**WHAT THE TASK REQUIRES:** Starting at the first line of the data and ending at the line with "left hip: (878, 1100)", copy each line exactly. Include both of those lines, but no pictures.

---- DATA TO PROCESS

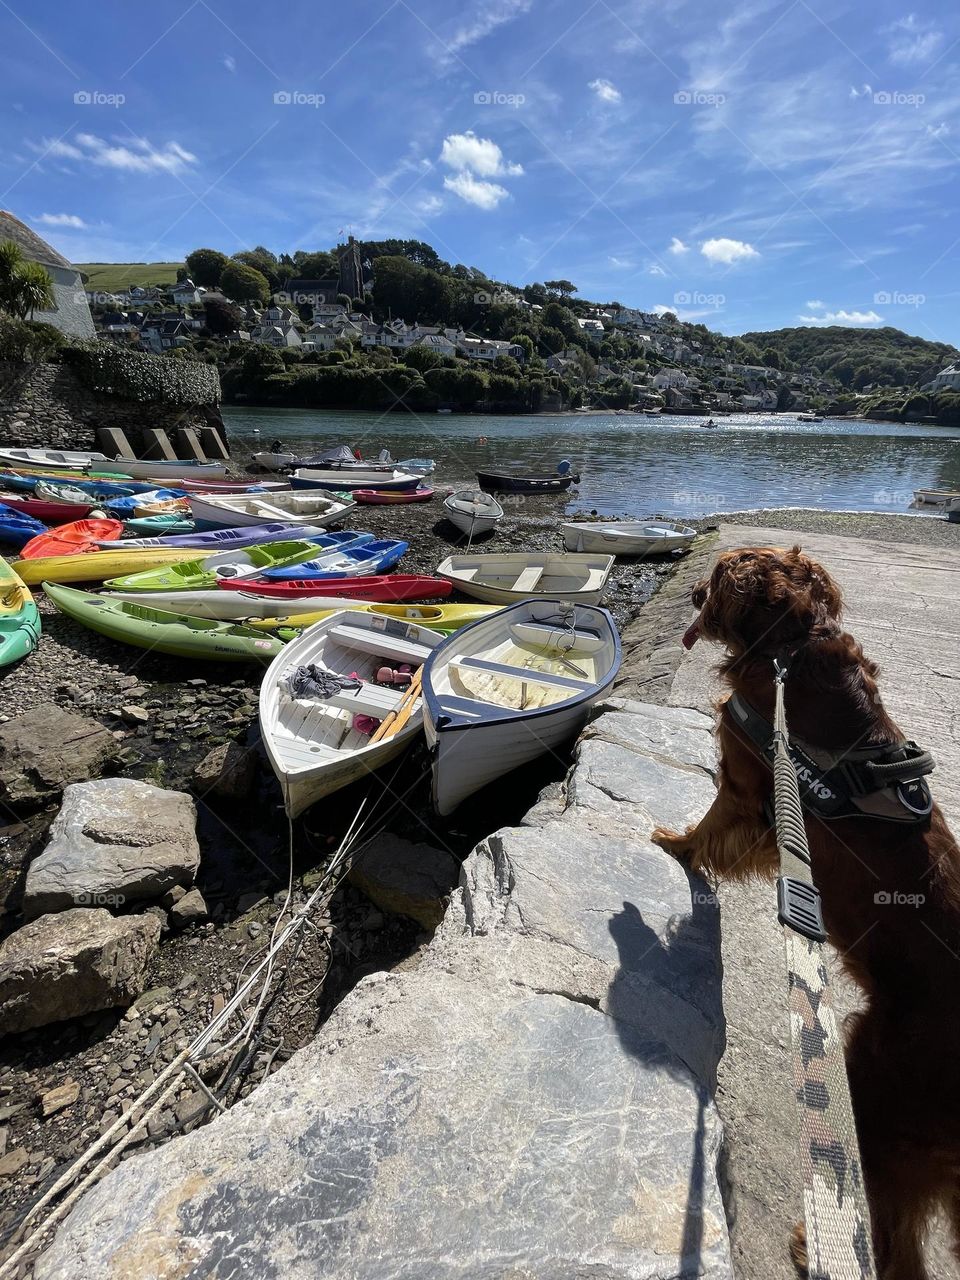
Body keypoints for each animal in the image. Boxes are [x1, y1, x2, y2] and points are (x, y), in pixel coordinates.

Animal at [660, 545, 960, 1280]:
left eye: (715, 576)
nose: (689, 592)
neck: (792, 647)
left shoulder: (746, 781)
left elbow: (709, 826)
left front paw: (673, 844)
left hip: (878, 1100)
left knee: (894, 1246)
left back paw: (809, 1245)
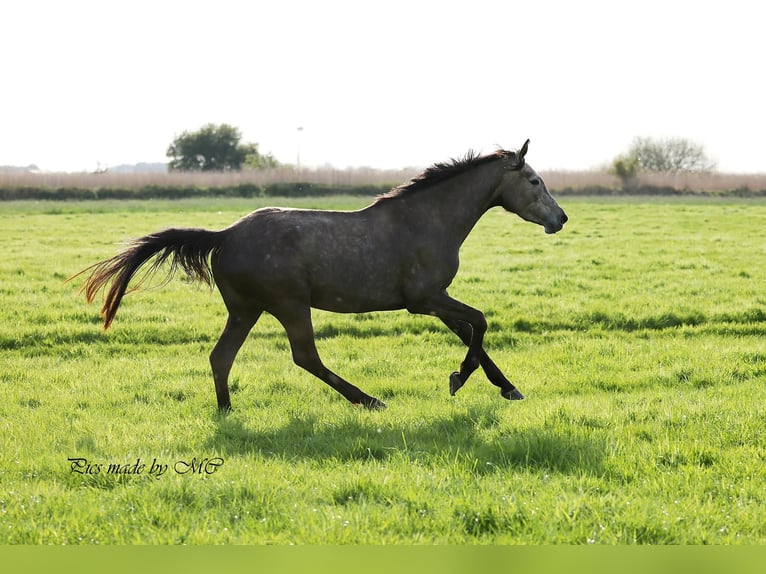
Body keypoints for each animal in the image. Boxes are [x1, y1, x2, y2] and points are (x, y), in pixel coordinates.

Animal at [74, 140, 567, 411]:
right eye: (534, 181)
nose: (560, 219)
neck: (430, 219)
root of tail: (224, 235)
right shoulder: (424, 299)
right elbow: (480, 322)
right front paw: (458, 379)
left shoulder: (436, 298)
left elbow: (472, 332)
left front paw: (507, 388)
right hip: (290, 304)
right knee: (304, 357)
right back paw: (369, 400)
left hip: (246, 309)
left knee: (221, 357)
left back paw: (227, 411)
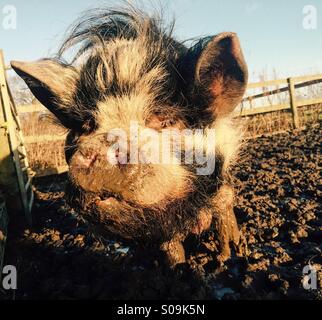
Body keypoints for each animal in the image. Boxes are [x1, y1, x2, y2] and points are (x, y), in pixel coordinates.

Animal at [10, 7, 247, 268]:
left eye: (165, 119)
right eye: (87, 125)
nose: (101, 145)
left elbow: (223, 208)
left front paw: (228, 257)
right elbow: (171, 247)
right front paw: (177, 269)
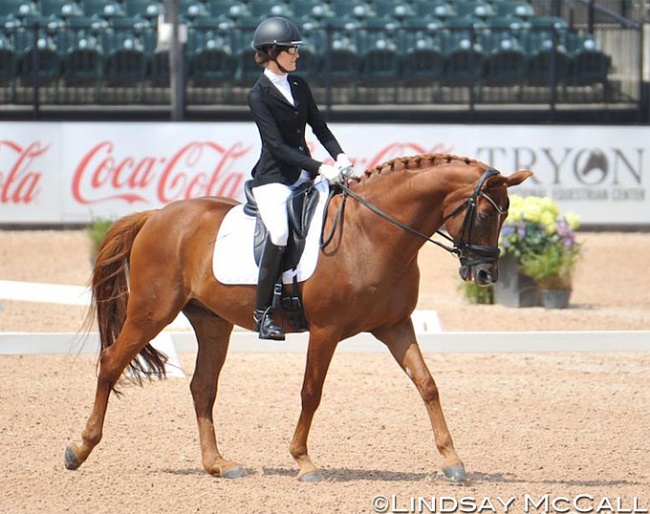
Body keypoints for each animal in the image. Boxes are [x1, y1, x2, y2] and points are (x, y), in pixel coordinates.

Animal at [64, 151, 532, 480]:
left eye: (507, 214)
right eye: (485, 212)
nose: (485, 274)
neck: (373, 235)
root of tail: (155, 216)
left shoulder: (394, 326)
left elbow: (428, 385)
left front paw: (453, 461)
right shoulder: (326, 330)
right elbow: (312, 392)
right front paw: (303, 462)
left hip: (212, 322)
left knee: (202, 387)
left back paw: (219, 464)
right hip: (152, 311)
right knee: (111, 362)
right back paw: (79, 449)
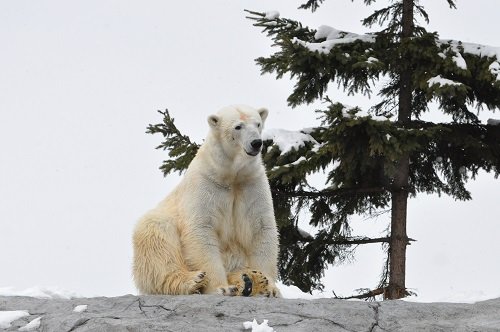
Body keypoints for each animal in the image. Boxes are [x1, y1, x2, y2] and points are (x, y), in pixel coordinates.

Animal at [133, 105, 282, 296]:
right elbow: (201, 228)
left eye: (258, 124)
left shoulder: (251, 184)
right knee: (156, 238)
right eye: (238, 126)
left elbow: (261, 228)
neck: (230, 175)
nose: (256, 142)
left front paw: (269, 287)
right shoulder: (206, 184)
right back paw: (193, 280)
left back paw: (249, 280)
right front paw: (222, 288)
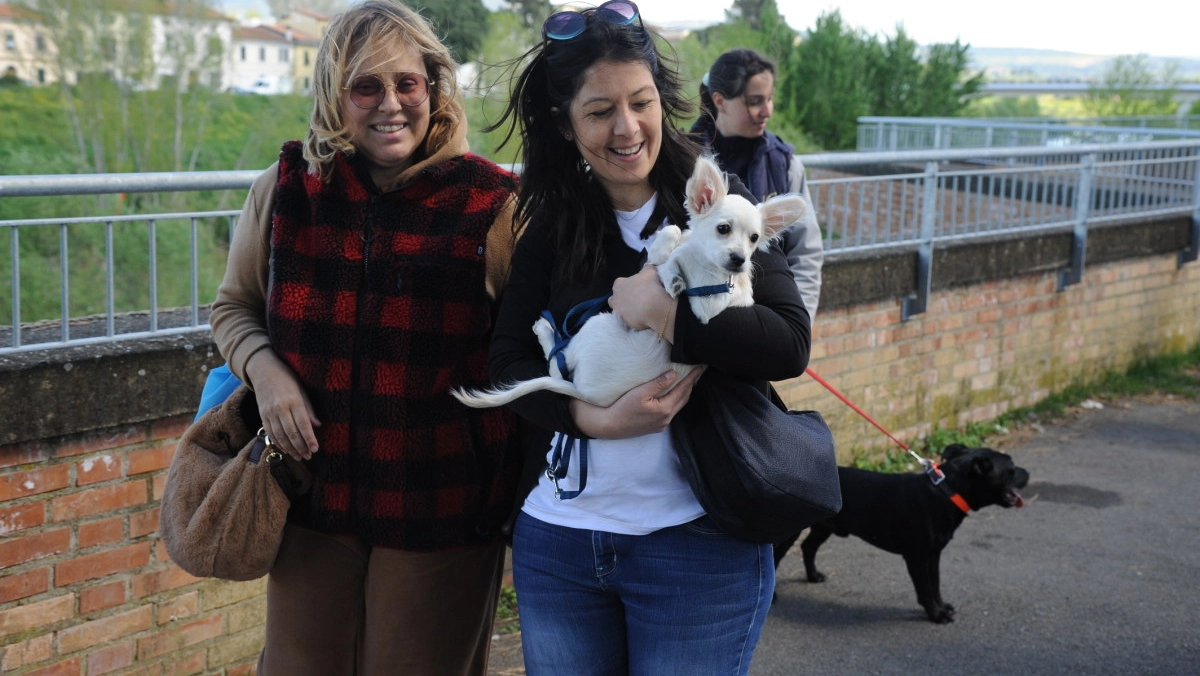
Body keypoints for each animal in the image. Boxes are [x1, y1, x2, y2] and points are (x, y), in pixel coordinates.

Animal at [451, 157, 806, 410]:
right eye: (723, 229)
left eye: (754, 238)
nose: (739, 259)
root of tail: (585, 394)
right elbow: (672, 234)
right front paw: (670, 261)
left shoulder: (706, 304)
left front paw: (674, 274)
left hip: (596, 326)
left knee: (556, 365)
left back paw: (546, 330)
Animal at [777, 444, 1032, 624]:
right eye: (1010, 470)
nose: (1027, 472)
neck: (946, 490)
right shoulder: (916, 557)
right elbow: (925, 588)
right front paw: (936, 615)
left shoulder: (933, 554)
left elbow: (935, 584)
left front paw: (941, 607)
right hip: (788, 535)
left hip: (825, 528)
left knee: (808, 546)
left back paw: (813, 576)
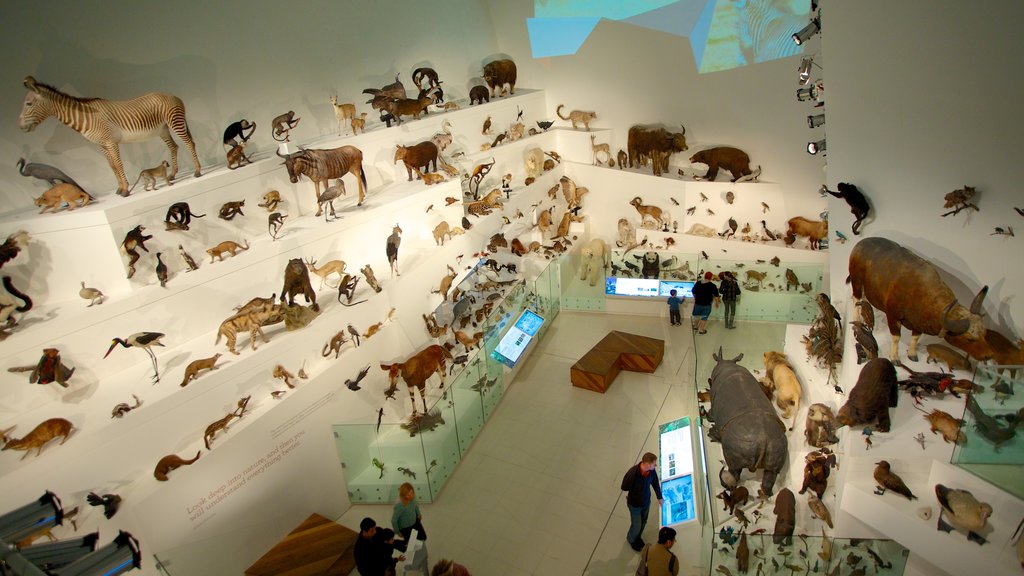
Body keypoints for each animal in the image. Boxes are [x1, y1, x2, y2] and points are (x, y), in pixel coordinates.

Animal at [843, 235, 987, 360]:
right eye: (969, 339)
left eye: (984, 333)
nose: (987, 355)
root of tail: (860, 244)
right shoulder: (893, 316)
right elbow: (896, 337)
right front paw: (894, 357)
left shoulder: (919, 321)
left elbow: (915, 338)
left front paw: (912, 354)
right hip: (856, 280)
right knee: (856, 299)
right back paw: (857, 317)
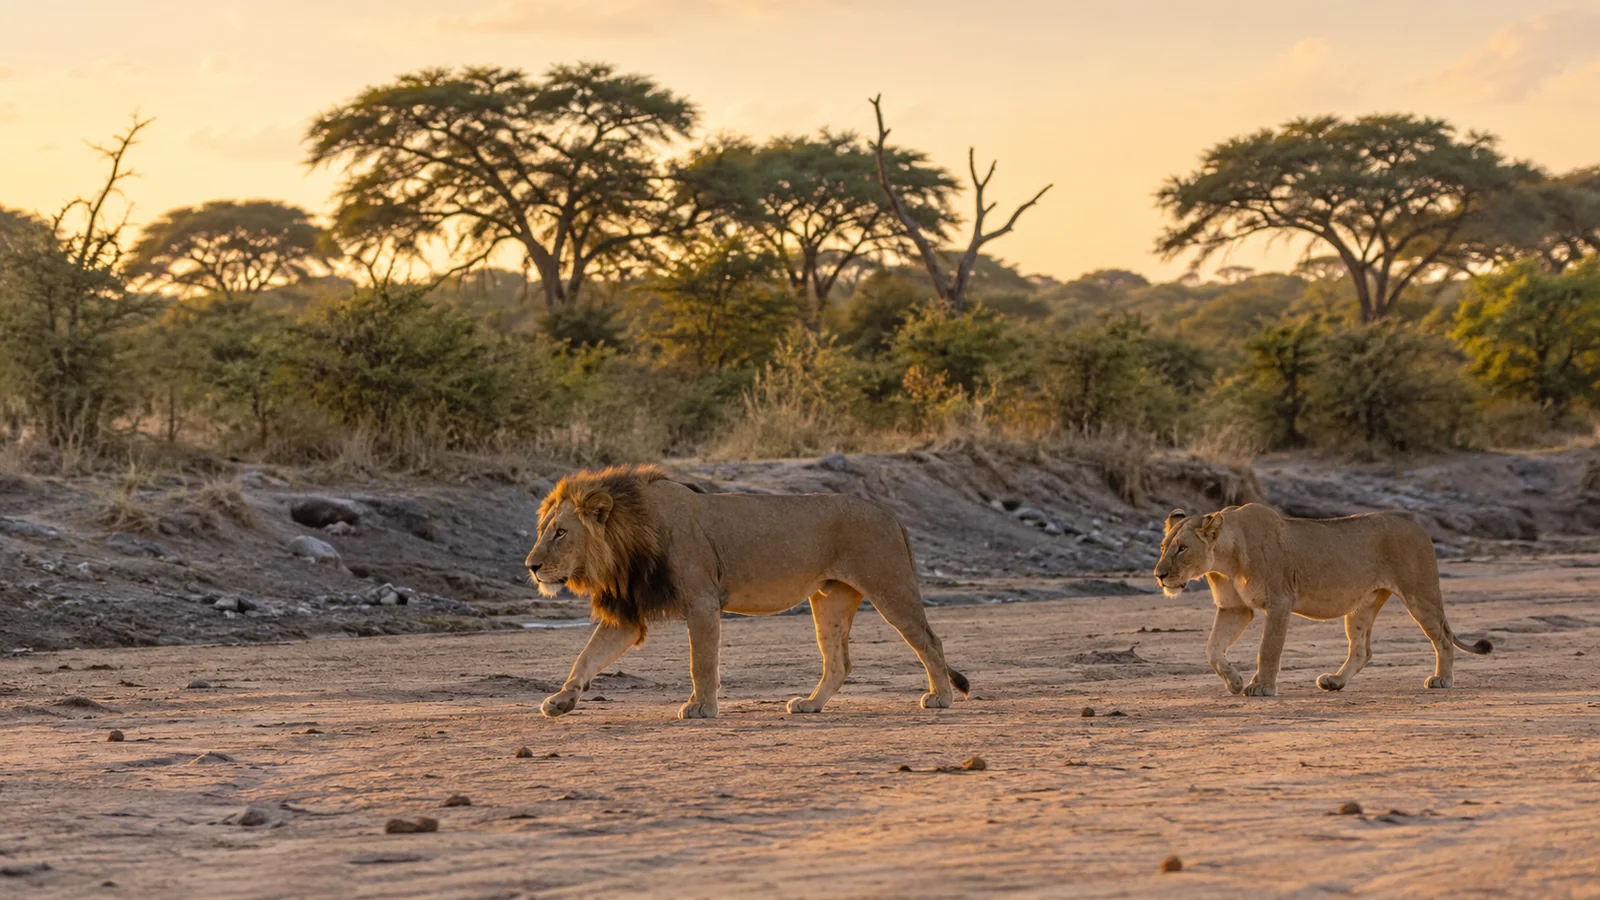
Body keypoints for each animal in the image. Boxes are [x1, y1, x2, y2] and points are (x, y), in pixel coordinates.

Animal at [524, 464, 970, 719]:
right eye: (543, 529)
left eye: (561, 532)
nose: (531, 566)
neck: (627, 537)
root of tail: (890, 513)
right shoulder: (628, 615)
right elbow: (585, 658)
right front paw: (560, 702)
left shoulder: (702, 601)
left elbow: (701, 663)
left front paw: (702, 708)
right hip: (829, 600)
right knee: (839, 662)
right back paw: (810, 705)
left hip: (889, 586)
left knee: (929, 640)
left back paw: (941, 697)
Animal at [1153, 503, 1492, 696]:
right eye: (1163, 546)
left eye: (1182, 548)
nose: (1159, 575)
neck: (1225, 560)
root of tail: (1420, 527)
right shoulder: (1234, 608)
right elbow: (1212, 649)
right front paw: (1234, 682)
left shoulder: (1279, 602)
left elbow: (1268, 649)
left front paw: (1262, 686)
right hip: (1362, 606)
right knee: (1362, 650)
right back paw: (1335, 682)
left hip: (1419, 594)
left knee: (1443, 638)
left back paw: (1442, 680)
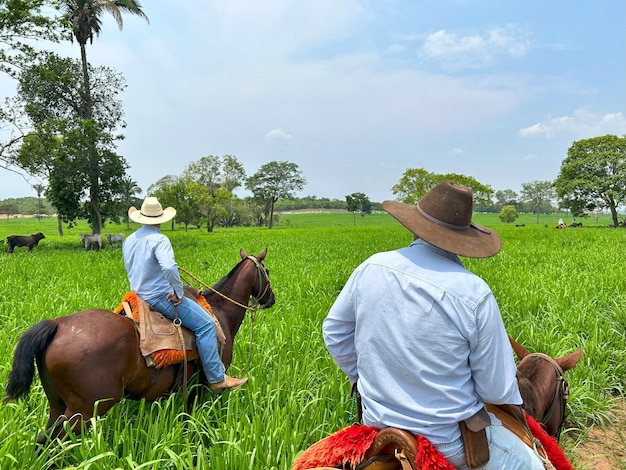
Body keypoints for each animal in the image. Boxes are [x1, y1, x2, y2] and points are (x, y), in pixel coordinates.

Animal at [3, 248, 272, 446]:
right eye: (267, 271)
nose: (272, 299)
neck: (220, 311)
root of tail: (58, 325)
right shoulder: (208, 385)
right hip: (84, 411)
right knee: (50, 442)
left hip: (58, 405)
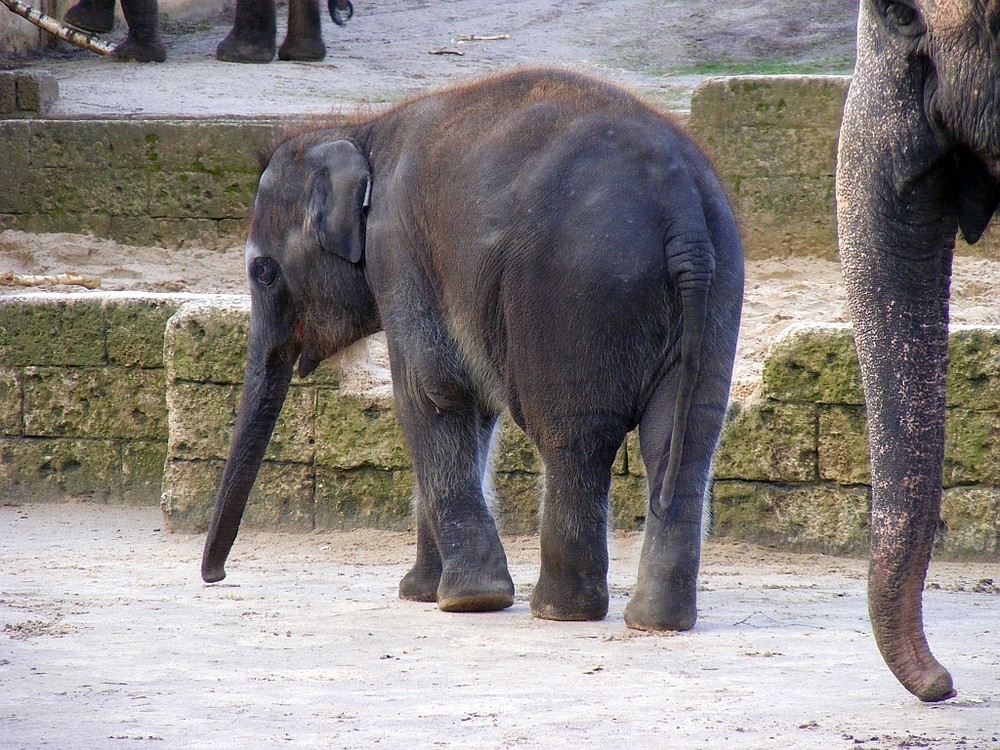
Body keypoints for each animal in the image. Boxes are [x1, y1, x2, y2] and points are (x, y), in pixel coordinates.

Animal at [201, 69, 744, 636]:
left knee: (575, 436)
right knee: (684, 438)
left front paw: (469, 599)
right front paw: (420, 592)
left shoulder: (398, 252)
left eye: (263, 271)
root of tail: (682, 206)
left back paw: (559, 611)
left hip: (576, 290)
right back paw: (657, 621)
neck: (361, 131)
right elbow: (473, 412)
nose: (216, 576)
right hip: (716, 288)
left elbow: (431, 394)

--------

**ANSWER AREA:**
Body keypoints for each animal in the image. Boxes are [x1, y1, x2, y2] and points are (x, y), in pixel coordinates.

Animal at [660, 545, 960, 1280]:
left eye: (715, 576)
nose: (689, 592)
neck: (792, 647)
left shoulder: (746, 781)
left elbow: (709, 826)
left front paw: (673, 844)
left hip: (878, 1100)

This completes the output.